Bulls soutiendraient que l'indice avait augmenté de 2,1% d'une année à l'autre en juin, mais la tendance indique clairement que le marché de l'habitation est en perte de vitesse. Cependant, le dernier rapport sur l’indice des prix du logement (HPI) de la société immobilière CoreLogic diffère de celui de Shiller.

Selon CoreLogic, les prix des maisons ont augmenté de 3,6% d’une année à l’autre en juillet, tandis que l’augmentation d’un mois à l’autre était de 0,5%. La croissance mensuelle pour août devrait s’établir à 0,4%, mais CoreLogic reste confiant que le marché de l’habitation finira par accélérer.

Graphique montrant l'indice HPI de CoreLogic
La croissance de l’Indice des prix du logement de CoreLogic s’est récemment ralentie. | Source: CoreLogic

La société prévoit que la croissance annuelle du prix des maisons pourrait atteindre 5,4% en juillet 2020, en raison de la faiblesse des taux d’intérêt et de la hausse des revenus. Selon le Dr. Frank Nothaft, économiste en chef chez CoreLogic:

«Les ventes de maisons neuves et existantes en juillet ont augmenté par rapport à l'année dernière, en raison de la faiblesse des taux hypothécaires et de la hausse du revenu familial.

«Les stocks de produits destinés à la vente restant faibles sur de nombreux marchés, la reprise des achats a accéléré la croissance des prix. Si les taux d'intérêt bas et la hausse des revenus persistent, nous prévoyons que la croissance du prix des logements va se renforcer au cours de la prochaine année. »

Ne pas ignorer ces signes avant-coureurs

Les prévisions de CoreLogic concernant une reprise du marché du logement sont logiques, étant donné que le taux de l'hypothèque fixe à 30 ans de 3,87% est maintenant à son plus bas niveau depuis novembre 2016. En outre, la confiance des consommateurs aux États-Unis semble se maintenir malgré la guerre commerciale .

Aux États-Unis, l'indice de confiance des consommateurs s'est établi à 135,1 en août. Il s’agissait d’une baisse négligeable par rapport à la lecture de 135,8 en juillet, mais bien avant la lecture de 129,5 attendue par les analystes. Ainsi, une combinaison de taux d’intérêt bas et d’une confiance des consommateurs en plein essor devrait idéalement conduire à une demande de logements plus forte et faire monter les prix.

Mais en regardant de plus près d'autres lectures, cela suggère que ce n'est pas le cas.

L’Association des Banquiers Hypothécaires rapporte que les volumes de demandes de prêt hypothécaire ont chuté de 3,1% la semaine dernière en dépit des aspects positifs décrits ci-dessus.
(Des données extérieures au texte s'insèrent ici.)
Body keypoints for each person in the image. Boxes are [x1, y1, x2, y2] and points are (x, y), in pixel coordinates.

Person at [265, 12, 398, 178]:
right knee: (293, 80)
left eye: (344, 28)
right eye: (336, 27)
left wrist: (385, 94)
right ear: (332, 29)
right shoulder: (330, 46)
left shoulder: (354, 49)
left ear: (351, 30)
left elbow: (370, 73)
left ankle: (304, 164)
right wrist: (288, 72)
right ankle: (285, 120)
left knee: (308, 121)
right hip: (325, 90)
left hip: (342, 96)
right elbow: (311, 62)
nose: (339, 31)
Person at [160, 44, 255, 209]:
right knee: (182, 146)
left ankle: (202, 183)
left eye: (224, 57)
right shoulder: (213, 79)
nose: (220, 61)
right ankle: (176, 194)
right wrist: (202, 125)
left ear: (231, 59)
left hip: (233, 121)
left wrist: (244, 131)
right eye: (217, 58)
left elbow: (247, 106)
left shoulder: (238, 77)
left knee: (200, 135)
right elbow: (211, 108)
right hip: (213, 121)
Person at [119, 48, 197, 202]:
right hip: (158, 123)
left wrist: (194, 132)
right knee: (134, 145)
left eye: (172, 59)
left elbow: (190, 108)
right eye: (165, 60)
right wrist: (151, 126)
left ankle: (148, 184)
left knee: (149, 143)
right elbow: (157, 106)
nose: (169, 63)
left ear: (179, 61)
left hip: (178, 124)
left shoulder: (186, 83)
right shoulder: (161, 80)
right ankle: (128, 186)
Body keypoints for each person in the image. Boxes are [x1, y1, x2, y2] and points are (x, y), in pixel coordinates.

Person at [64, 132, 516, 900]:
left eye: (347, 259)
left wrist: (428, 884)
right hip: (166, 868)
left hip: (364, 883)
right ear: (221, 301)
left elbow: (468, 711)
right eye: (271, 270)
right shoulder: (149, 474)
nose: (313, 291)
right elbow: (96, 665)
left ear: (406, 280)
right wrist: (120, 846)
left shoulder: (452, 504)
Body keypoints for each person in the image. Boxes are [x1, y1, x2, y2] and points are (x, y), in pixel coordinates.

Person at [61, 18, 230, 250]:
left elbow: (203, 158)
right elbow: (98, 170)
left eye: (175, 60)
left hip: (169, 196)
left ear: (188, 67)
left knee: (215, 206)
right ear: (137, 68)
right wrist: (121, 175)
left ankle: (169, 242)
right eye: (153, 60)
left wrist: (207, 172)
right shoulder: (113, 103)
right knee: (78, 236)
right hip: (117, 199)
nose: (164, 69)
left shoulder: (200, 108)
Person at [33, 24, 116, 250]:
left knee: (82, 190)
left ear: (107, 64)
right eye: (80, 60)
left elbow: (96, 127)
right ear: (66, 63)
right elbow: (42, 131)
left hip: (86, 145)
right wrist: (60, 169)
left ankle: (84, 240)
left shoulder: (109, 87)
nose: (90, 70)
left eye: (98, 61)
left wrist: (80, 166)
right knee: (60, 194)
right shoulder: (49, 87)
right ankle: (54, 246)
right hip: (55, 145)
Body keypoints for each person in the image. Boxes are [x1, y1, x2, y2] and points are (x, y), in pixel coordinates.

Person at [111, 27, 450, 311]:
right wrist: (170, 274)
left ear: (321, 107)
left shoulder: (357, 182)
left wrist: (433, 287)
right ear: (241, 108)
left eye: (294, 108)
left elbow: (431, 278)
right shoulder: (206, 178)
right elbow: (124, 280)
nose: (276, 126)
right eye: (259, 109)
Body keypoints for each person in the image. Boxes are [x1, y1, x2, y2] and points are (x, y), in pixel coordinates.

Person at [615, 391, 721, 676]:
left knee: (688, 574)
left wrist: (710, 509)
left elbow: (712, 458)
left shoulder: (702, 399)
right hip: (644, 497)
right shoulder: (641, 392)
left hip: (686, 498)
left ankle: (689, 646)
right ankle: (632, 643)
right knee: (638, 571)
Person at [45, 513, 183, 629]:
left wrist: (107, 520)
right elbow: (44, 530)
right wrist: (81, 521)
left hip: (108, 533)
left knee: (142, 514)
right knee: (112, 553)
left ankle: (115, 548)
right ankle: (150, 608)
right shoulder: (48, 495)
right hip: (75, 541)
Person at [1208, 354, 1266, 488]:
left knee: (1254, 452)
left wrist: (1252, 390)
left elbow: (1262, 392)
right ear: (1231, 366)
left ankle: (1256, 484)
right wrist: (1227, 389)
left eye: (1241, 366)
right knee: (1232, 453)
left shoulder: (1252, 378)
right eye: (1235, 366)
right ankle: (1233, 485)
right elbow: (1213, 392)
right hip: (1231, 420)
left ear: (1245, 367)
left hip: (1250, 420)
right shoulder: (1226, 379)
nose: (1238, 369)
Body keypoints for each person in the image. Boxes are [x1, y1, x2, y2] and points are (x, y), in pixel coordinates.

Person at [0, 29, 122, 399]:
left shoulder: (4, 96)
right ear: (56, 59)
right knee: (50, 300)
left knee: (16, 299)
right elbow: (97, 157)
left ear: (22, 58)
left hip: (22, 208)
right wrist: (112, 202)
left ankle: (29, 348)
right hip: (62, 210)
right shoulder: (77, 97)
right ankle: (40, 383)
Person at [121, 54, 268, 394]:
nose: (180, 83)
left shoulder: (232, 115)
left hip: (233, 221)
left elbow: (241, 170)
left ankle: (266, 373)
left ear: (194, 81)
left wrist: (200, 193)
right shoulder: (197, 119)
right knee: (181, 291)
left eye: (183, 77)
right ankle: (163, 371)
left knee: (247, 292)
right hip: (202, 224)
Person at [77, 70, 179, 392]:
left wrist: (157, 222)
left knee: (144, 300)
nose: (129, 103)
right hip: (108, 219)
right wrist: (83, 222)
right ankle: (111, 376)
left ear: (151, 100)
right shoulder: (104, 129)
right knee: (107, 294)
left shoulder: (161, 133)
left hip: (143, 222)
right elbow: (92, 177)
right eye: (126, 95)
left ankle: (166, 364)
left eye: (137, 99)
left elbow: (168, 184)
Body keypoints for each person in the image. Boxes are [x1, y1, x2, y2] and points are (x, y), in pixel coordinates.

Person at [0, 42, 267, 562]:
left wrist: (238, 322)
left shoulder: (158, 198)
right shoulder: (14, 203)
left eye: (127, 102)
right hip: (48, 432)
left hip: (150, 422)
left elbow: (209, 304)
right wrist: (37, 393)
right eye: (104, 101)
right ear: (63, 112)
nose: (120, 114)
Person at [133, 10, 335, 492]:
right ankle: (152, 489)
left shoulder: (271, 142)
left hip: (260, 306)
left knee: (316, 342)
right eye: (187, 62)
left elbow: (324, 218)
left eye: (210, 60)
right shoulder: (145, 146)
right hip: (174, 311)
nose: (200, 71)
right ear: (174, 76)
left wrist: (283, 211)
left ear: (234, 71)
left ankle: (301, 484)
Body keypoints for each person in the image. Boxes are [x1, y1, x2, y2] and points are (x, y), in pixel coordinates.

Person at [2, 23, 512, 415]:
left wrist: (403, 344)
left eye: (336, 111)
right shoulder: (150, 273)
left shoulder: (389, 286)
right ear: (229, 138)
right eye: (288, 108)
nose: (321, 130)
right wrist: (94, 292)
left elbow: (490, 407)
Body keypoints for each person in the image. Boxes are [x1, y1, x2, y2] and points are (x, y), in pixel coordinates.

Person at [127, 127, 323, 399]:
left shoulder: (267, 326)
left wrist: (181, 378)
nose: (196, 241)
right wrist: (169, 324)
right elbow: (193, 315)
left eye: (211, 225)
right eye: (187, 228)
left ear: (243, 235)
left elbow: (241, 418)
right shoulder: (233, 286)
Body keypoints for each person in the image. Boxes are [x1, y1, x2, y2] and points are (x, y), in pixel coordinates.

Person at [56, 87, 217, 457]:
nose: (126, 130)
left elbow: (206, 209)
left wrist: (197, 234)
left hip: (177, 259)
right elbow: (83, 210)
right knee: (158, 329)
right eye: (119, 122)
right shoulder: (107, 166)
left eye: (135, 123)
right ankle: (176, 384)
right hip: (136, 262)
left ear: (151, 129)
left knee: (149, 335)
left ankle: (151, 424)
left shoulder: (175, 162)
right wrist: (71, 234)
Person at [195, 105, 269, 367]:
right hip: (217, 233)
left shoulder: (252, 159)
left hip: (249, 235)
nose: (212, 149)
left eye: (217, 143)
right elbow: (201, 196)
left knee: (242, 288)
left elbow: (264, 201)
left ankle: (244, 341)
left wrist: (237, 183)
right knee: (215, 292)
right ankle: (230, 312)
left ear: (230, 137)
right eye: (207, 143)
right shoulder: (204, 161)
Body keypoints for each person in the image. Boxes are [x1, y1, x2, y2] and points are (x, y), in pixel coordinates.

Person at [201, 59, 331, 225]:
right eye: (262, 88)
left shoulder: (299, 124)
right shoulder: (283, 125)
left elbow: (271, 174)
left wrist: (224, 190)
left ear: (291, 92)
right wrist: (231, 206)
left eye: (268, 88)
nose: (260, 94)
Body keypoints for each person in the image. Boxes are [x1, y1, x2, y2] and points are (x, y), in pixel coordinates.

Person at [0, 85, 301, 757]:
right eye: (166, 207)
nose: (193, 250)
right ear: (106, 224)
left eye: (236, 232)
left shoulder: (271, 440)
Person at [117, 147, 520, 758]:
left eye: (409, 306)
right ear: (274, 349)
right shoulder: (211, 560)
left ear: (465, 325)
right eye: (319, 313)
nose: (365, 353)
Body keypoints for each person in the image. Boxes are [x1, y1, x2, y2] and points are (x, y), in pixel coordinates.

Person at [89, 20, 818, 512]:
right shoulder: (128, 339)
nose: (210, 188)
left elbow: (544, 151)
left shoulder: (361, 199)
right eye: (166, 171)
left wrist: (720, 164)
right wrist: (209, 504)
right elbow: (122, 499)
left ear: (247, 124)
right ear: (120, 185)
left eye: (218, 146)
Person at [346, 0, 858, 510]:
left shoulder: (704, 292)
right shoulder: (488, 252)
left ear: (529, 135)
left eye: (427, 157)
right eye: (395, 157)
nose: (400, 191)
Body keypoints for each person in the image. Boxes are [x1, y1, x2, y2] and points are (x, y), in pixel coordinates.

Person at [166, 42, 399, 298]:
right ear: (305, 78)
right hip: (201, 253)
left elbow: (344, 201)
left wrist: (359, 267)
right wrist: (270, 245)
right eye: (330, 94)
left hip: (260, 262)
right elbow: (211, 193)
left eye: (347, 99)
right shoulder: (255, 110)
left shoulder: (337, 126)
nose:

En outre, les demandes de refinancement ont diminué pour la deuxième semaine consécutive, ce qui laisse supposer que les consommateurs reculeraient du fait de la situation macroéconomique.

Les données de l'Association nationale des constructeurs d'habitations suggèrent que seulement 12% des adultes interrogés au deuxième trimestre prévoient acheter une maison l'année prochaine, contre 14% il y a un an. La société de courtage immobilier Redfin rapporte que l'offre de maisons neuves à vendre a chuté de 1% par an au deuxième trimestre, marquant la première baisse annuelle en six ans.

Il est donc possible que la situation macroéconomique difficile oblige les consommateurs à se retirer de l’achat d’une maison neuve, d’autant plus qu’il existe des signes de récession potentielle. Si tel est le cas, la prophétie de Shiller selon laquelle le marché de l’habitation va se dégrader pourrait se révéler vraie.